SUPPLIED INFORMATION:
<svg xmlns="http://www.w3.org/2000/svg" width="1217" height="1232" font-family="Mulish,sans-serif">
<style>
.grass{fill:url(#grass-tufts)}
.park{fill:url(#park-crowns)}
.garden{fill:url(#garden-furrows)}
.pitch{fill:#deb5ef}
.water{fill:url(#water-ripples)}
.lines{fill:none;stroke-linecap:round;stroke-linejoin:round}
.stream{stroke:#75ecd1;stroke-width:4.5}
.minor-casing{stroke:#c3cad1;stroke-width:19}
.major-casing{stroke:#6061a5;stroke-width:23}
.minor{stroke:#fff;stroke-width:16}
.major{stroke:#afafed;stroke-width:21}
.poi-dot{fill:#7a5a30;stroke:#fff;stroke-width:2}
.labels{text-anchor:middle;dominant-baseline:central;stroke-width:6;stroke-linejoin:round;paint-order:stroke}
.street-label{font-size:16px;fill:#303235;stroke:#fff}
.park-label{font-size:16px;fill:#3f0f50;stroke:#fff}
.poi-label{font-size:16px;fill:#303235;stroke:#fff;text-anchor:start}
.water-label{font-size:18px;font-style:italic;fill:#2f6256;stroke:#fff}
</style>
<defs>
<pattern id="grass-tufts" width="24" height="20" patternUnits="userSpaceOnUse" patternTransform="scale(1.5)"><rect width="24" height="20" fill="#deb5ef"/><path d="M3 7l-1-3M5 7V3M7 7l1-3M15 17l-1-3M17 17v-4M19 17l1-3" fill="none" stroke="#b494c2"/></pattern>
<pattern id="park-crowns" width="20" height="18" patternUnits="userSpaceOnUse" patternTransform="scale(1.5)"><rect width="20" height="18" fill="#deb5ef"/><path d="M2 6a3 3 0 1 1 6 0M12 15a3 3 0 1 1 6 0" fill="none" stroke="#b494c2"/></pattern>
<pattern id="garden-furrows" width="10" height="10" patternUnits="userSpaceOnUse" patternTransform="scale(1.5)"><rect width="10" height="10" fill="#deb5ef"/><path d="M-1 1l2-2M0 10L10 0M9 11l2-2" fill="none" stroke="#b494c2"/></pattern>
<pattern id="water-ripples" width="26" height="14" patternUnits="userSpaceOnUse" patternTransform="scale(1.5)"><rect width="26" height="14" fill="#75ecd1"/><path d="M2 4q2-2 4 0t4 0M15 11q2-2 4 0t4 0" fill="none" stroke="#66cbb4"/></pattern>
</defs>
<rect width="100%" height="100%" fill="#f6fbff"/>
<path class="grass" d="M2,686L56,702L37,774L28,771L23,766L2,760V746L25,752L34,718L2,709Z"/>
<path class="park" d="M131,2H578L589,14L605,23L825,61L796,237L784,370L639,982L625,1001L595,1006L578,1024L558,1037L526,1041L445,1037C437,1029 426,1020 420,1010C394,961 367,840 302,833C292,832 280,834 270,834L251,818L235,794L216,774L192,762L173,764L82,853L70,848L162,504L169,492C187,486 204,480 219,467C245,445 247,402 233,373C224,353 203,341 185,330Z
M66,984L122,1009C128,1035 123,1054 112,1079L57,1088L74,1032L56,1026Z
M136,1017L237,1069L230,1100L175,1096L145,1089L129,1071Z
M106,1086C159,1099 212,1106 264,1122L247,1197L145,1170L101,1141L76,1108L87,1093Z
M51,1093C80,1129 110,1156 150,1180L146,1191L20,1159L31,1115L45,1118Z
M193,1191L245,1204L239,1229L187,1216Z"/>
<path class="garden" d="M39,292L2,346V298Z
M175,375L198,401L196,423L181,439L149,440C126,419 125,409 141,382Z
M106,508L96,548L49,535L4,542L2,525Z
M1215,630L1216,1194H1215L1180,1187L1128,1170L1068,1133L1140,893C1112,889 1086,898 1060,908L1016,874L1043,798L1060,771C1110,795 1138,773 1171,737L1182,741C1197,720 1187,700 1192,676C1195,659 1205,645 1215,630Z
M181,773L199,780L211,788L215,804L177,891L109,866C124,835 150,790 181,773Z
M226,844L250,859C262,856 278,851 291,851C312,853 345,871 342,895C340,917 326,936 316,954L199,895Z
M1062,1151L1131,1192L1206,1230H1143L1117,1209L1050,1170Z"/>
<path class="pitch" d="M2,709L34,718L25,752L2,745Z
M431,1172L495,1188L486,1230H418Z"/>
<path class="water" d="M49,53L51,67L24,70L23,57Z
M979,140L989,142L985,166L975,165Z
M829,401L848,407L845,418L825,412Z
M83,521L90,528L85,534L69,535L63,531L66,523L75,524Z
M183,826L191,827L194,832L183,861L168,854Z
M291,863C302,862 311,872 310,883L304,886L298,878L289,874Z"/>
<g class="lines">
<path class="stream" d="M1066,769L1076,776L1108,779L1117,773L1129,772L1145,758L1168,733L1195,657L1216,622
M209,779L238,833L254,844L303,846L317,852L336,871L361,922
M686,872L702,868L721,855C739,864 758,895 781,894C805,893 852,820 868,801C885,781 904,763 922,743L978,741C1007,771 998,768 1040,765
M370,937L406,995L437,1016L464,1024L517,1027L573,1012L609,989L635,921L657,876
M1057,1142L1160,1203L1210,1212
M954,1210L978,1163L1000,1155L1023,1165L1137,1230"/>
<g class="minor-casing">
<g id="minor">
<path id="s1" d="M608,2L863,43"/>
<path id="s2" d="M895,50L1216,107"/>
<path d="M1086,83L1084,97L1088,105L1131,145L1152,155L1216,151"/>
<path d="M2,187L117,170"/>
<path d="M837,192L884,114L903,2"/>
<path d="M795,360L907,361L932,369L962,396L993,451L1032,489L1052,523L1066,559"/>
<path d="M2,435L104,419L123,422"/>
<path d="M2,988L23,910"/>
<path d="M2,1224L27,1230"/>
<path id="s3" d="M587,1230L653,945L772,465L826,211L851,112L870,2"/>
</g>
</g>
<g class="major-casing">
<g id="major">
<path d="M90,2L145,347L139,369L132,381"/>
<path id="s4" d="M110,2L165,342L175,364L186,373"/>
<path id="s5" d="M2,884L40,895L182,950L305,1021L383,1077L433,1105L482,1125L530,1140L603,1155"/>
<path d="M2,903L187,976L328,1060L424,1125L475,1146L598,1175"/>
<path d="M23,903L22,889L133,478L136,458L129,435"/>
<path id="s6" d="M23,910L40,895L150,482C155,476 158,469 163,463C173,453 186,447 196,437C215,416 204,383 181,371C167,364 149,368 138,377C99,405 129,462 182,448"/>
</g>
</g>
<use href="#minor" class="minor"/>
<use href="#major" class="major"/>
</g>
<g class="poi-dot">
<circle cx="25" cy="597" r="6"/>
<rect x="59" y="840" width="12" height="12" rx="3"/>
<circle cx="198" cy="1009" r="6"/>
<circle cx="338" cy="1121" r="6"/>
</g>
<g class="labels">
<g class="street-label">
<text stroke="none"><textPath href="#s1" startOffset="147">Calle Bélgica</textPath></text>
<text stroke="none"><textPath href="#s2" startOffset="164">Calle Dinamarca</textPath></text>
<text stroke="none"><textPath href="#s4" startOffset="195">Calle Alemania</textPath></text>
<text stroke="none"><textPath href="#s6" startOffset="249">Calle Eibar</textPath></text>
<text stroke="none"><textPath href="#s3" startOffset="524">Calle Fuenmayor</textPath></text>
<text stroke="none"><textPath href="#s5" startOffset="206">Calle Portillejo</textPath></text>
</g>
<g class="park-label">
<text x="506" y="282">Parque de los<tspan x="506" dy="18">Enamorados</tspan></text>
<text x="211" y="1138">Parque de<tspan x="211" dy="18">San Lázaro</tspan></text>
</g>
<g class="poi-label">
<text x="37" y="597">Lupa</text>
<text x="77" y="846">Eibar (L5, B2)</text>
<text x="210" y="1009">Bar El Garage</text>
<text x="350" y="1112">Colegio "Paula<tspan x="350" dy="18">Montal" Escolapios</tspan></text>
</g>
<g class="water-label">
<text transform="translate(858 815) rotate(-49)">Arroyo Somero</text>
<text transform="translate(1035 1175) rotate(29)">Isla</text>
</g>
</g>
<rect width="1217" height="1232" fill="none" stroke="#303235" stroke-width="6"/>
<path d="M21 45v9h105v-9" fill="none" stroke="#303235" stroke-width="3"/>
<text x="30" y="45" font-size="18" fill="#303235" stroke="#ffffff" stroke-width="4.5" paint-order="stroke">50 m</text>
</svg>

EXERCISE BRIEF: In the listing above, count the lines that contain "labels". Give the number and nothing else.

YOUR SOLUTION: 2